Genetically-engineered mouse models of small cell lung cancer: the next generation

Abstract

Small cell lung cancer (SCLC) remains the most fatal form of lung cancer, with patients in dire need of new and effective therapeutic approaches. Modeling SCLC in an immunocompetent host is essential for understanding SCLC pathogenesis and ultimately discovering and testing new experimental therapeutic strategies. Human SCLC is characterized by near universal genetic loss of the RB1 and TP53 tumor suppressor genes. Twenty years ago, the first genetically-engineered mouse model (GEMM) of SCLC was generated using conditional deletion of both Rb1 and Trp53 in the lungs of adult mice. Since then, several other GEMMs of SCLC have been developed coupling genomic alterations found in human SCLC with Rb1 and Trp53 deletion. Here we summarize how GEMMs of SCLC have contributed significantly to our understanding of the disease in the past two decades. We also review recent advances in modeling SCLC in mice that allow investigators to bypass limitations of the previous generation of GEMMs while studying new genes of interest in SCLC. In particular, CRISPR/Cas9-mediated somatic gene editing can accelerate how new genes of interest are functionally interrogated in SCLC tumorigenesis. Notably, the development of allograft models and precancerous precursor models from SCLC GEMMs provides complementary approaches to GEMMs to study tumor cell-immune microenvironment interactions and test new therapeutic strategies to enhance response to immunotherapy. Ultimately, the new generation of SCLC models can accelerate research and help develop new therapeutic strategies for SCLC.

Fig. 1. Frequently used SCLC GEMMs developed using classical mouse genetics.
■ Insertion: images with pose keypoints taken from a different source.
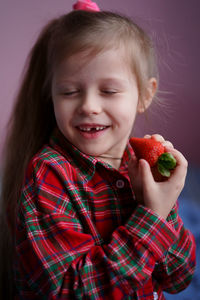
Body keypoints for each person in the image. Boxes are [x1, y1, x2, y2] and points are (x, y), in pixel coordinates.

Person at [0, 0, 196, 299]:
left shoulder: (140, 163)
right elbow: (72, 292)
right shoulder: (48, 175)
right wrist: (152, 217)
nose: (89, 106)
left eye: (109, 90)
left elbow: (178, 277)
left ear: (144, 95)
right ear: (51, 96)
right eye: (70, 92)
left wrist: (165, 205)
A The RP model is generated by intratracheally injecting adeno-Cre into the lungs of mice that harbor homozygous Rb1^flox/flox and Trp53^flox/flox alleles. Intranasal delivery is an alternative route for delivery, but can induce olfactory tumors in some contexts, so intratracheal injection is preferred. B The RPR2 model is generated by intratracheally injecting adeno-Cre into the lungs of mice that harbor homozygous Rb1^flox/flox, Trp53^flox/flox, Rbl2^flox/flox alleles. The “classic” SCLC histology of the RPR2 GEMM is shown on the right (hematoxylin and eosin counterstain). C The RPM model is generated by intratracheally injecting adeno-Cre into the lungs of mice that harbor homozygous Rb1^flox/flox, Trp53^flox/flox alleles, and transgenic loxP-Stop-loxP Myc^T58A-Ires-Luciferase knocked into the H11b locus. The creators and subsequent investigators have noted that while the Myc allele harbors the gene coding for luciferase, this allele has not proven reliable for quantitative bioluminescent imaging; however, the Luc transcript can be utilized in single-cell transcriptomics and potentially for other applications. The “variant” SCLC histology of the RPM GEMM is shown on the right. However, the RPM GEMM has histological variation from “classic” in situ lesions toward more invasive tumors. Scale bar, 100 μm.

Fig. 2. Approaches to make the “Next Generation” of SCLC GEMMs using CRISPR/Cas9 somatic engineering.

A The all-in-one adenoviral approach to make CRISPR/Cas9 SCLC GEMMs using LSL-Cas9 mice where the adenovirus contains sgRNAs targeting Rb1, Trp53, Rbl2, and a gene of interest (sgT) as well as CMV-Cre. B Examples of insertion or deletions (indels) in Rb1, Trp53, Rbl2, and sgT (Kdm5a) from mouse SCLC lung tumors. C The CRISPR/Cas9/Cre hybrid adenoviral approach to make CRISPR/Cas9 SCLC GEMMs using RPR2 mice where the adenovirus contains sgT, Cas9, and Cre. D The CRISPR/Cas9 adenoviral or lentiviral approach to make CRISPR/Cas9 SCLC GEMMs using RP, RPR2, or RPM LSL-Cas9 mice where the adenovirus contains sgT and Cre. A, C, and D were created with BioRender.com.

Fig. 3. Approaches to generate immunocompetent syngeneic mouse models of SCLC.

A Schematic showing the process of developing syngeneic immunocompetent mouse models of SCLC (allografts) from autochthonous SCLC GEMMs. B Possible injection sites to grow syngeneic SCLC models are shown including intracranial, intrathoracic, intratracheal, subcutaneous, and tail vein. C Schematic showing the process of developing precancerous SCLC mouse models (preSCs) using SCLC GEMMs with premalignant lesions. Note that while C57BL/6 mice are often used for immunocompetent models, some of the historical Rb1 and Trp53 alleles were bred into the 129Sv/J background; cancer cell lines derived from these models can often be grown in F1 mice from C57BL/6 and 129Sv/J parents. A, B, and C were created with BioRender.com.